3. Je ne suis pas une spécialiste de l’Islam et il est difficile de s’avancer sur ce terrain névralgique sans blesser les sensibilités, y compris chez les intellectuels laïcs d’origine musulmane, sans réveiller des souvenirs coloniaux et un ressentiment postcolonial. Quelles que soient les variantes de l’Islam et ses développements rationalistes, mystiques ou poétiques, il semble cependant que le rôle de la figure paternelle et de l’autorité symbolique (ce que Freud appelle le « Urvater ») est si puissant, voire indépassable, qu’il impose l’obéissance et handicape la liberté de l’homme et, plus encore, de la femme. Je constate, comme le font certains écrivains et philosophes francophones d’origine musulmane, que la rupture de la sécularisation n’a pas eu lieu en Islam. Ou bien serait-elle si invisible et inaudible qu’on la reçoit comme une greffe étrangère ? Pas de Lumières, pas de Haskala.

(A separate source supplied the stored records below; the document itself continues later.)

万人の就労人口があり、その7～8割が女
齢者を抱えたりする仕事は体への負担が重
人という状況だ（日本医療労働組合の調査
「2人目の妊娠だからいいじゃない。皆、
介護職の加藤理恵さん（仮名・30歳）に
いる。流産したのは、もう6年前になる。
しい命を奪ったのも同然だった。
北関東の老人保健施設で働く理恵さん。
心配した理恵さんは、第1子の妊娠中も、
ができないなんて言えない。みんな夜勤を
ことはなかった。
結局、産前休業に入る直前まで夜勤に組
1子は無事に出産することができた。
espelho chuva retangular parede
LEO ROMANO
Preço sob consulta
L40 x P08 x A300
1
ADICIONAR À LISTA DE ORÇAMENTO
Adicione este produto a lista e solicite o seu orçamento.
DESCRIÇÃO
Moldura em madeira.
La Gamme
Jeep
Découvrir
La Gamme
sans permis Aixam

Dans ces conditions, l’ « identité » musulmane peut-elle devenir une question et, dès lors, évoluer ? Des changements politiques et économiques sont sans doute nécessaires, qui permettraient aux musulmans de sortir de la position de « persécutés qui se vengent ». Plus profondément et en même temps, une transvaluation des valeurs islamiques et islamistes s’impose (règles coraniques, rituels sacrificiels, mainmise tyrannique sur les rapports entre les sexes, obéissance, guerre sainte, femmes emmurées, etc.), qui pourrait avoir lieu grâce à l’intégration, dans les programmes scolaires et universitaires, de l’histoire des religions. De toutes les religions, Islam y compris, qui deviendraient des objets d’interprétation, à la lumière des sciences humaines et sociales et de la philosophie contemporaines. Cette réévaluation associerait les jeunes et les moins jeunes issus de la tradition coranique, comme essaient de le faire d’une autre façon « Ni putes ni soumises ». Un travail « cruel et de longue haleine », pour reprendre le mot de Sartre à propos de l’athéisme. Mais il est indispensable, si l’on reconnaît qu’une refondation de l’humanisme est indispensable, qui n’ignorera pas les faits religieux mais saura en interpréter les besoins tout autant que les dangers, au sein d’un universel qui garantit les valeurs libératrices de la personne.